After Reviewing the files downloaded in the first small batch, it seems as though the script isn't handling the NaNs properly.  The Aug 29, 2019 Cemetery Board files aren't being read properly, as they haven't been made yet.  I would've thought that those rows would have been omitted. 

To solve this, and not make unnecessary requests, I'm going to make datetime objects from the meeting strings, and only download ones that have already happened.

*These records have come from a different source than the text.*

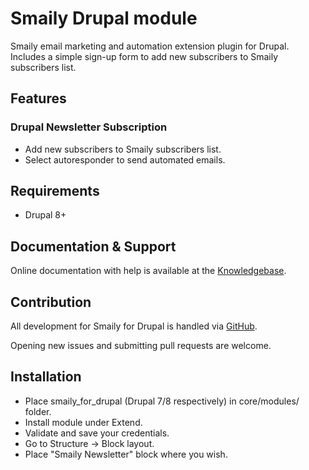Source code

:# Smaily Drupal module

Smaily email marketing and automation extension plugin for Drupal.
Includes a simple sign-up form to add new subscribers to Smaily subscribers list.
## Features
### Drupal Newsletter Subscription
- Add new subscribers to Smaily subscribers list.
- Select autoresponder to send automated emails.

## Requirements
- Drupal 8+
## Documentation & Support
Online documentation with help is available at the [Knowledgebase](http://help.smaily.com/en/support/home).
## Contribution
All development for Smaily for Drupal is handled via [GitHub](https://github.com/sendsmaily/smaily-drupal-module).

Opening new issues and submitting pull requests are welcome.

## Installation

- Place smaily_for_drupal (Drupal 7/8 respectively) in core/modules/ folder.
- Install module under Extend.
- Validate and save your credentials.
- Go to Structure -> Block layout.
- Place "Smaily Newsletter" block where you wish.
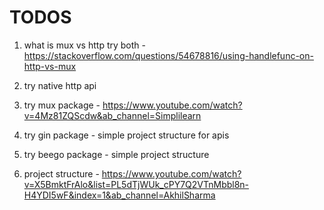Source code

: # TODOS

1. what is mux vs http 
    try both - https://stackoverflow.com/questions/54678816/using-handlefunc-on-http-vs-mux

2. try native http api
3. try mux package - https://www.youtube.com/watch?v=4Mz81ZQScdw&ab_channel=Simplilearn
4. try gin package - simple project structure for apis 
5. try beego package - simple  project structure
6. project structure - https://www.youtube.com/watch?v=X5BmktFrAlo&list=PL5dTjWUk_cPY7Q2VTnMbbl8n-H4YDI5wF&index=1&ab_channel=AkhilSharma
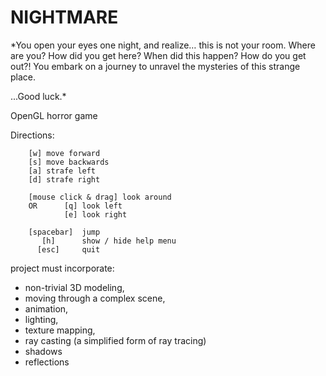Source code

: NIGHTMARE
=========

*You open your eyes one night, and realize… this is not your room. Where are you? How did you get here? When did this happen? How do you get out?! You embark on a journey to unravel the mysteries of this strange place.

...Good luck.*


OpenGL horror game


  Directions:

 		[w] move forward
 		[s] move backwards
 		[a] strafe left
 		[d] strafe right

 		[mouse click & drag] look around
 		OR 		[q] look left
 				[e] look right

 		[spacebar] 	jump
   	   	   [h]		show / hide help menu
 		  [esc]		quit



project must incorporate:
- non-trivial 3D modeling,
- moving through a complex scene,
- animation,
- lighting,
- texture mapping,
- ray casting (a simplified form of ray tracing)
- shadows
- reflections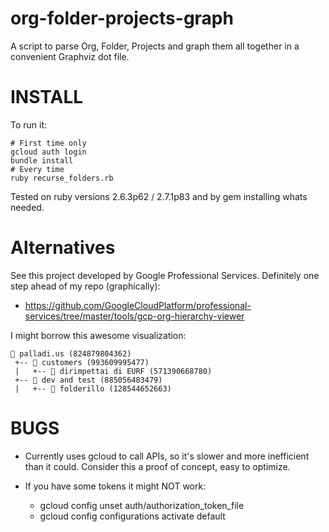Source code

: # org-folder-projects-graph

A script to parse Org, Folder, Projects and graph them all together in a convenient Graphviz dot file.

# INSTALL

To run it:

    # First time only
    gcloud auth login
    bundle install
    # Every time
    ruby recurse_folders.rb

Tested on ruby versions 2.6.3p62 / 2.7.1p83 and by gem installing whats needed.

# Alternatives

See this project developed by Google Professional Services. Definitely one step ahead of my repo (graphically):

* https://github.com/GoogleCloudPlatform/professional-services/tree/master/tools/gcp-org-hierarchy-viewer

I might borrow this awesome visualization:

    🏢 palladi.us (824879804362)
     +-- 📁 customers (993609995477)
     |   +-- 📁 dirimpettai di EURF (571390668780)
     +-- 📁 dev and test (885056483479)
     |   +-- 📁 folderillo (128544652663)

# BUGS

* Currently uses gcloud to call APIs, so it's slower and more inefficient than it could. Consider this a proof of concept, easy to optimize.

* If you have some tokens it might NOT work:

     - gcloud config unset auth/authorization_token_file
     - gcloud config configurations activate default

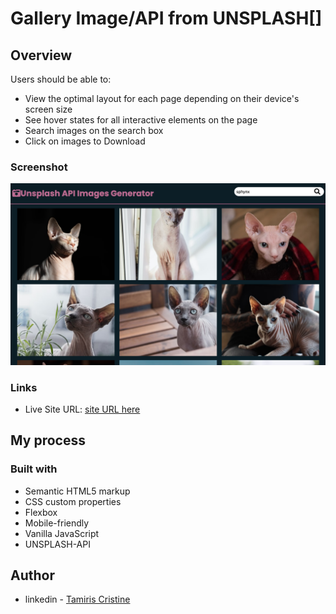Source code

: # Gallery Image/API from UNSPLASH[]

## Overview

Users should be able to:

- View the optimal layout for each page depending on their device's screen size
- See hover states for all interactive elements on the page
- Search images on the search box
- Click on images to Download

### Screenshot

![](./screenshot.png)


### Links

- Live Site URL: [site URL here]()

## My process

### Built with

- Semantic HTML5 markup
- CSS custom properties
- Flexbox
- Mobile-friendly
- Vanilla JavaScript
- UNSPLASH-API


## Author

- linkedin - [Tamiris Cristine](https://www.linkedin.com/in/tamiris-cristine/)
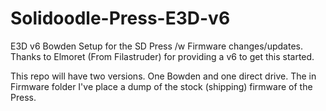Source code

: # Solidoodle-Press-E3D-v6
E3D v6 Bowden Setup for the SD Press /w Firmware changes/updates. Thanks to Elmoret (From Filastruder) for providing a v6 to get this started.

This repo will have two versions. One Bowden and one direct drive. The in Firmware folder I've place a dump of the stock (shipping) firmware of the Press.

### Getting text from the PDF files

Now that I've got all the files I need, it's time to make them more useful.  After using a few different approaches in the past, like pytesseract,  I'm fortunate that these PDF files seem to play well with PyPDF. Time to traverse all 2,102, saving the text data!

In [191]:
import PyPDF2
from os import listdir
from os.path import isfile, join

path = 'C:\\Users\\alexh\\Documents\\Projects\\SJCommission\\pdfs'
#save the filename, to enable easier concatenation to the dataframe
files = [[f,join(path,f)] for f in listdir(path) if isfile(join(path, f))] 

In [None]:
def read_text(filePath):
    doc_content = ""
    with open(testPath, 'rb') as pdf_file:
        read_pdf = PyPDF2.PdfFileReader(pdf_file)
        num_pages = read_pdf.getNumPages()
        for i in range(num_pages):
            page = read_pdf.getPage(i)
            doc_content = doc_content + page.extractText()
    return doc_content
docdata = []  #[filename, contents]
for fileGroup in files:
    docdata.append([fileGroup[0],read_text(fileGroup[1])])